Texto da página —
⁂

Folha de S. Paulo


Fiscais flagram trabalho degradante em cruzeiro; 11 tripulantes deixam navio

Uma força-tarefa formada por auditores fiscais, procuradores, policiais federais e representantes de oito órgãos resgatou um grupo de 11 trabalhadores sob suspeita de estarem em condições consideradas análogas à de escravidão em um navio de luxo da empresa MSC.

Outros dois trabalhadores identificados pela equipe como sujeitos a maus tratos optaram em continuar a bordo.

O resgate foi feito na última terça-feira (1º), quando o navio Magnifica parou no porto de Salvador, na Bahia, um dos pontos de parada antes de partir para a Europa.

O navio estava sendo monitorado desde janeiro, quando a fiscalização começou a receber queixas e denúncias de trabalhadores, que estavam sendo apuradas desde então.

Em março, a equipe fez a primeira ação fiscal no navio quando ele passou pelo porto de Santos. Tripulantes entrevistados e documentos apreendidos, segundo a fiscalização, comprovam jornada de trabalho exaustiva e contratação irregular desses trabalhadores.

Em nota, a MSC informa que está "em total conformidade com as normas de trabalho nacionais e internacionais e está pronta para colaborar com as autoridades competentes". A companhia informa ainda que "repudia as alegações feitas pelo Ministério do Trabalho e Emprego, do qual não recebeu nenhuma prova ou qualquer auto de infração".

JORNADAS EXAUSTIVAS

O principal argumento para caracterizar trabalho análogo ao de escravo foram as jornadas consideradas exaustivas que os tripulantes faziam de 14 a 16 horas, quando o contrato de trabalho a que estão submetidos prevê 11 horas, com intervalos, segundo documentos apreendidos na operação e relatos dos trabalhadores.

Trabalho análogo ao de escravo é aquele em que a pessoa é submetida a condições degradantes, como servidão por dívida (trabalhador tema liberdade cerceada por dívida com o empregador), riscos no ambiente de trabalho e jornadas exaustivas (acima de 12 horas, como prevê a lei).

"O fato de haver um contrato, mesmo que seja internacional, não permite o descumprimento de direitos humanos básicos. Temos documentos que provam irregularidades e fraudes na alteração das jornadas no cartão de ponto", diz Alexandre Lyra, chefe da divisão de fiscalização da erradicação do trabalho escravo do MTE.

Segundo documentos obtidos na operação, um dos 11 tripulantes resgatados trabalhava há 200 dias sem retirar uma folga de 24 horas.

Para a fiscalização do MTE, como os tripulantes são recrutados no Brasil e cumprem a maior parte do trabalho na costa brasileira deveriam ser contratados sob as regras da legislação trabalhista brasileira. Um termo de ajustamento de conduta foi assinado em 2010, criando regras para o trabalho em navios.

A Folha apurou que a maior parte das empresas foi autuada nas últimas duas temporadas por descumprirem o acordo firmado.

⁂

Registros de dados —
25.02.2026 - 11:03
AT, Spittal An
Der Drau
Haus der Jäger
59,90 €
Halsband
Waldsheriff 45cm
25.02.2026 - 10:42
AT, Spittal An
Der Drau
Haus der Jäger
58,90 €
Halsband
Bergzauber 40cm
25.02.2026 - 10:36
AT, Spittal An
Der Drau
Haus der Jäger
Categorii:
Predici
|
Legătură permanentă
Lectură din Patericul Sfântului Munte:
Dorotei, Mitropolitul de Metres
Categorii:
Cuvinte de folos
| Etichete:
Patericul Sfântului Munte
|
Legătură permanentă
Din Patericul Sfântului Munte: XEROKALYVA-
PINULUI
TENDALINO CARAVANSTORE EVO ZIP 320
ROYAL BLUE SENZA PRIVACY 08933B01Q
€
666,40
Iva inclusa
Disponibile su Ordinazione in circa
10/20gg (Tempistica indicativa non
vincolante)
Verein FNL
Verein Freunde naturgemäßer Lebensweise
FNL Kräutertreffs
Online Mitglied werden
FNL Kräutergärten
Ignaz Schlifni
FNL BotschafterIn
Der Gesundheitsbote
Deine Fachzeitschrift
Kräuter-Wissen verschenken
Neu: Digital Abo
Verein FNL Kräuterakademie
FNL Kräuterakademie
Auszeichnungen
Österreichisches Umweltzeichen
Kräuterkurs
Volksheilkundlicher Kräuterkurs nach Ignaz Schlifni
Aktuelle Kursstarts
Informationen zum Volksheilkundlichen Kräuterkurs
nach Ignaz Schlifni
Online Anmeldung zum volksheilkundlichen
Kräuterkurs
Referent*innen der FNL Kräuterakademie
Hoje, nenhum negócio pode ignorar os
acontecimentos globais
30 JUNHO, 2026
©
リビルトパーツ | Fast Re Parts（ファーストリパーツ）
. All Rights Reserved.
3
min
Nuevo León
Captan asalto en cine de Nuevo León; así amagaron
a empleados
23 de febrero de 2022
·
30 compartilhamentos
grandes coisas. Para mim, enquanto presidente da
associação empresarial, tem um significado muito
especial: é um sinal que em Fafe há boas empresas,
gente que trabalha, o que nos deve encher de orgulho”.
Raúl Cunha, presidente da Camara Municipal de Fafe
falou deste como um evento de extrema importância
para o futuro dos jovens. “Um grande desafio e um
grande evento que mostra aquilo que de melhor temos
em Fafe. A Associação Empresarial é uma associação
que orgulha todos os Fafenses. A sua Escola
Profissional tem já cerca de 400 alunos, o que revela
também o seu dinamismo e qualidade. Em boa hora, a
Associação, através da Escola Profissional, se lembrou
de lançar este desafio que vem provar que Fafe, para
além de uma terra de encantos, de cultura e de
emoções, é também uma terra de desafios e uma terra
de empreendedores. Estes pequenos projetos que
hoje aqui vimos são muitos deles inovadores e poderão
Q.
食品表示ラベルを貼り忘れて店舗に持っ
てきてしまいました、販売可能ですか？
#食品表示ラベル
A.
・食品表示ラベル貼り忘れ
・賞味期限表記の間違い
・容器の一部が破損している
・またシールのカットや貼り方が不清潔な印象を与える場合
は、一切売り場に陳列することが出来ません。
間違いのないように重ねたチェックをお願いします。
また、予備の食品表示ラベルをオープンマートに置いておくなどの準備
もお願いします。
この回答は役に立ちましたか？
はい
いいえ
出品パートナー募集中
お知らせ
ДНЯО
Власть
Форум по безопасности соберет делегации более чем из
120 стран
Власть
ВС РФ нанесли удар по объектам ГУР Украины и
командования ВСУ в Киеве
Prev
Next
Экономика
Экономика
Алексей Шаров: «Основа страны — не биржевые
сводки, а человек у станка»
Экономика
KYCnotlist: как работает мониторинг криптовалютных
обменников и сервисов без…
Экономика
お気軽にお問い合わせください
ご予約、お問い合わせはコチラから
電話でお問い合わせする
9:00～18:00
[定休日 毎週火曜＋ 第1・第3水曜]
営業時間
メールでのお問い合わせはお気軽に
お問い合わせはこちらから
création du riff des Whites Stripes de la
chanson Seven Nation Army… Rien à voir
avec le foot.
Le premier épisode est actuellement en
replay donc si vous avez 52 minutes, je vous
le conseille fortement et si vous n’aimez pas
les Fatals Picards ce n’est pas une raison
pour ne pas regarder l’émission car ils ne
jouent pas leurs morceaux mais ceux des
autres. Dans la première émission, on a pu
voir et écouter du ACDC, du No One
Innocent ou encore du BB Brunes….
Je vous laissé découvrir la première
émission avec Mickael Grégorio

⁂

Tarefas a realizar —
#1 Transcreva da reportagem sobre o cruzeiro o trecho que começa com as palavras "Segundo documentos obtidos" e termina com "o acordo firmado.".
#2 Com base na reportagem sobre o cruzeiro, indique se cada afirmação está de acordo com o texto. Responda sim ou não e cite literalmente as palavras que decidem a resposta.
(a) O resgate foi feito quando o navio parou no porto de Santos.
(b) Um dos tripulantes resgatados trabalhava havia 200 dias sem folga de 24 horas.
(c) O termo de ajustamento de conduta para o trabalho em navios foi assinado em 2010.
#3 Segundo a reportagem sobre o cruzeiro, quantas horas de jornada o contrato de trabalho dos tripulantes prevê?

Respostas às tarefas —
#1
Segundo documentos obtidos na operação, um dos 11 tripulantes resgatados trabalhava há 200 dias sem retirar uma folga de 24 horas.

Para a fiscalização do MTE, como os tripulantes são recrutados no Brasil e cumprem a maior parte do trabalho na costa brasileira deveriam ser contratados sob as regras da legislação trabalhista brasileira. Um termo de ajustamento de conduta foi assinado em 2010, criando regras para o trabalho em navios.

A Folha apurou que a maior parte das empresas foi autuada nas últimas duas temporadas por descumprirem o acordo firmado.

#2
(a) Não: "quando o navio Magnifica parou no porto de Salvador, na Bahia"
(b) Sim: "um dos 11 tripulantes resgatados trabalhava há 200 dias sem retirar uma folga de 24 horas"
(c) Sim: "Um termo de ajustamento de conduta foi assinado em 2010"

#3 11 horas, com intervalos.